Suburbanized America thinks of apartments and the like as exceptions to the rule of privately-owned homes, but as Living Downtown reveals, communal life has a strong history in the nation. Wealthy families saw in hotels a place to enjoy servants without the bother of managing them; ambitious middle-class couples could claim a fashionable address and the opportunity to network with their betters; and the working class found a certain independence in cheap rents that allowed them to move easily in pursuit of work, or maintain lodgings even if they were laid off for a short time. Hotels ranged from grand palaces to 2-penny a day flophouses that even the indigent could afford, provided they found an odd job now and again. Hotels also offered more inherent opportunities for socialization; those midrange and above typically came with cafes, restaurants, and shops attached; the wealthy could even find rooms reserved for smoking and lounging about.
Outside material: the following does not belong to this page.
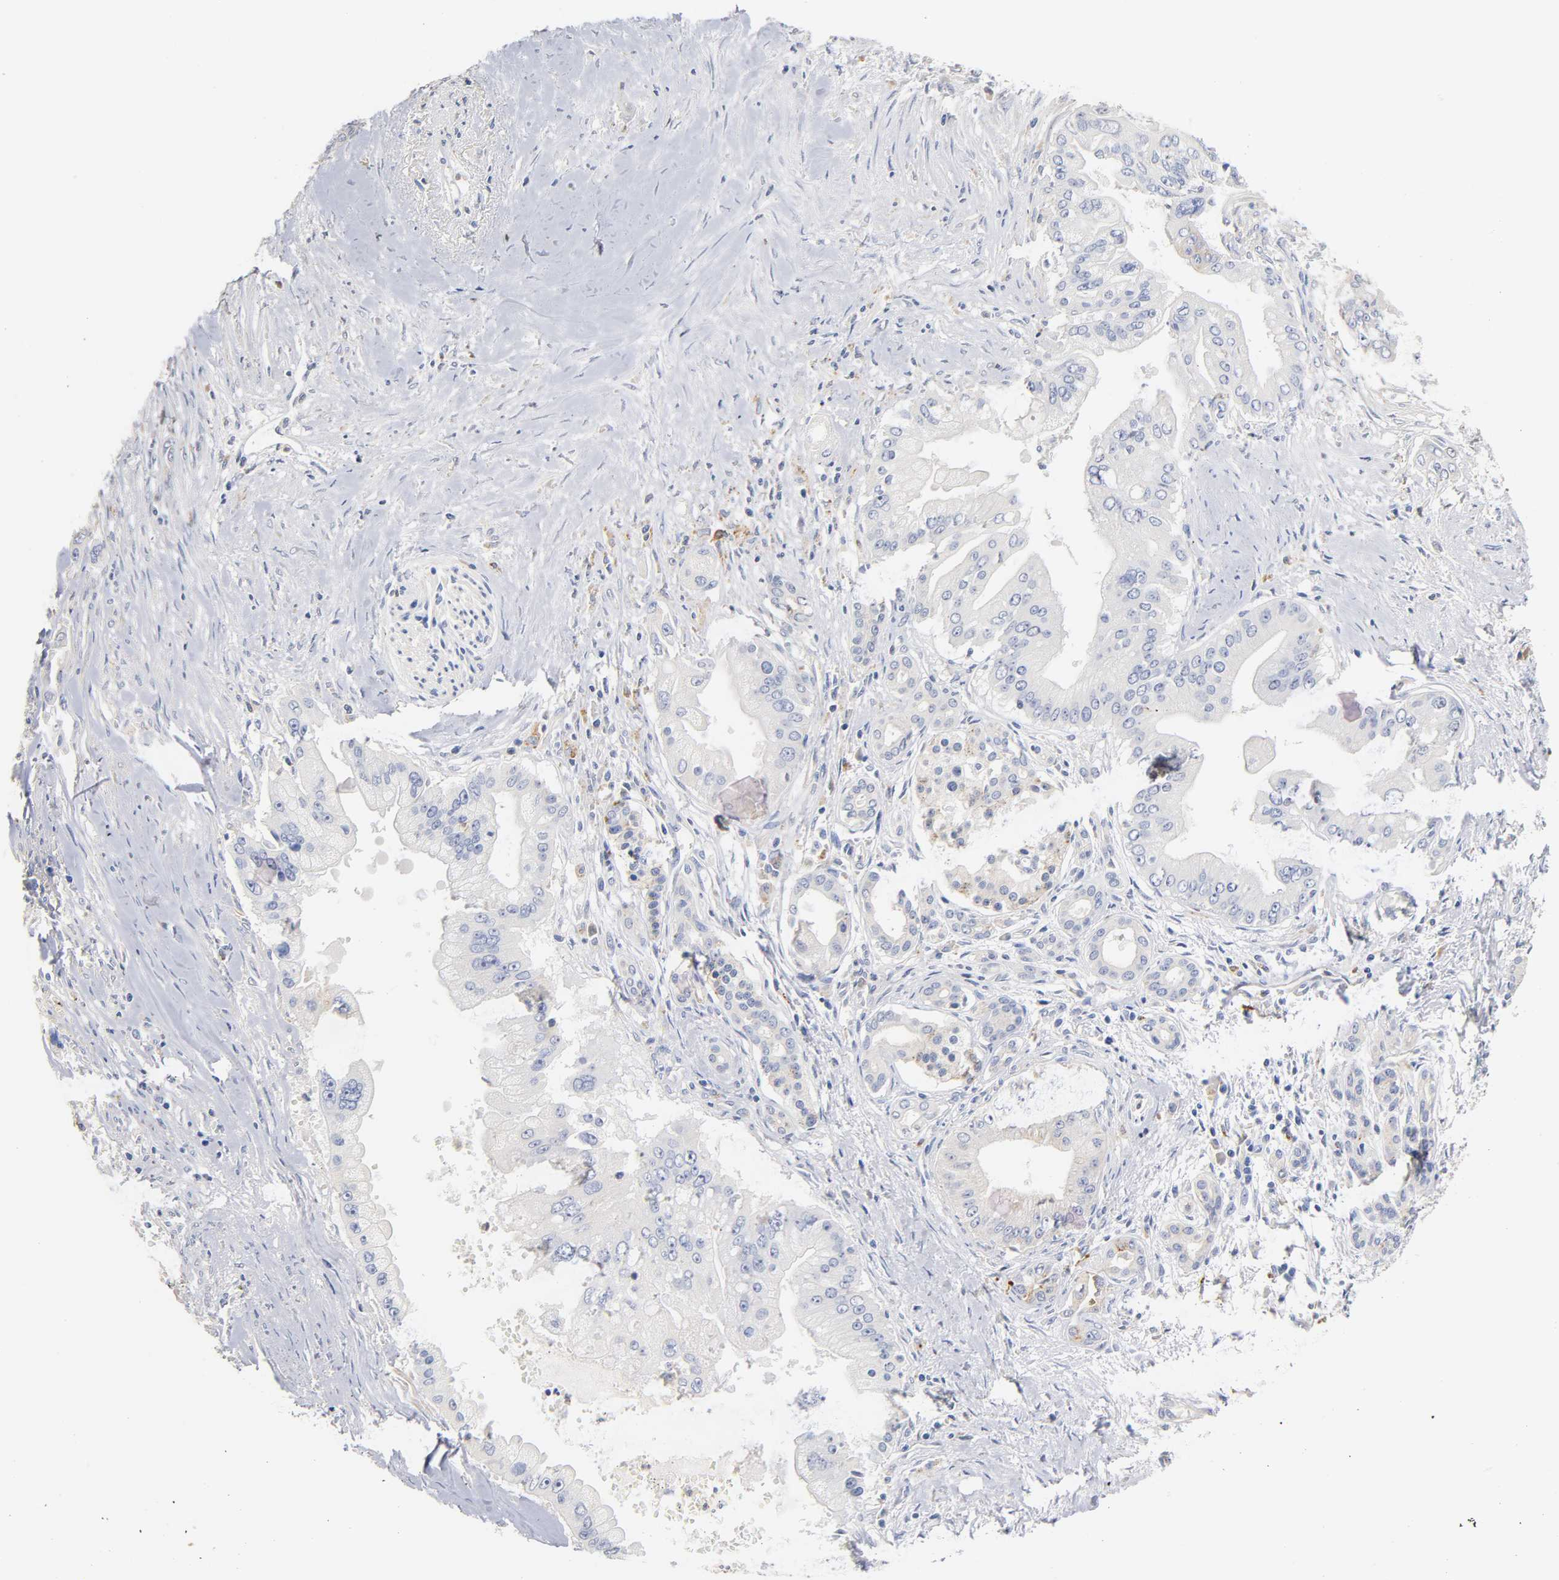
{"staining": {"intensity": "negative", "quantity": "none", "location": "none"}, "tissue": "pancreatic cancer", "cell_type": "Tumor cells", "image_type": "cancer", "snomed": [{"axis": "morphology", "description": "Adenocarcinoma, NOS"}, {"axis": "topography", "description": "Pancreas"}], "caption": "This is a histopathology image of immunohistochemistry (IHC) staining of pancreatic cancer, which shows no staining in tumor cells.", "gene": "SEMA5A", "patient": {"sex": "male", "age": 59}}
Lowly flophouses wouldn’t sport such facilities, of course, but they were enmeshed in an urban fabric that catered to the needs of their guests.
Living Downtown finds in hotels abounding interest. After discussing the lifestyles and attractions of the different classes of hotels, Groth moves on to hotels’ place in the overall American fabric. Hotels attracted negative attention beginning the Progressive era, where helpful reformers took it upon themselves to clean up American cities and inflict morality upon them. The idea that rich society wives could lounge about in hotel parlors, not even bothering to keep house, was too much for reformers to bear, as was the inevitable use of hotels of all kinds as playgrounds for prostitution. Establishing and advancing the ideal of American society being rooted in privately-held, detached homes, the progressive era saw hotels first constricted in growth by regulation, then smothered altogether by aggressive zoning laws that would eventually attempt to deconstruct American cities, turning smartly-organized social arrangements into sprawl. Granted, there were areas that needed attention — especially in the area of waste sanitation in poorer hotels — but more has been lost than gained by idealistic zeal. In addition to social history, there’s a little discussion of business practices.
In 21st century America, where the market for cheap housing has been all but obliterated by aggressive Federal support for welfare tenements of the kind that destroy cities, Living Downtown is a vivid reminder of the variety of housing approaches that once existed, and a look back into American cities when they were truly dynamic from the ground up.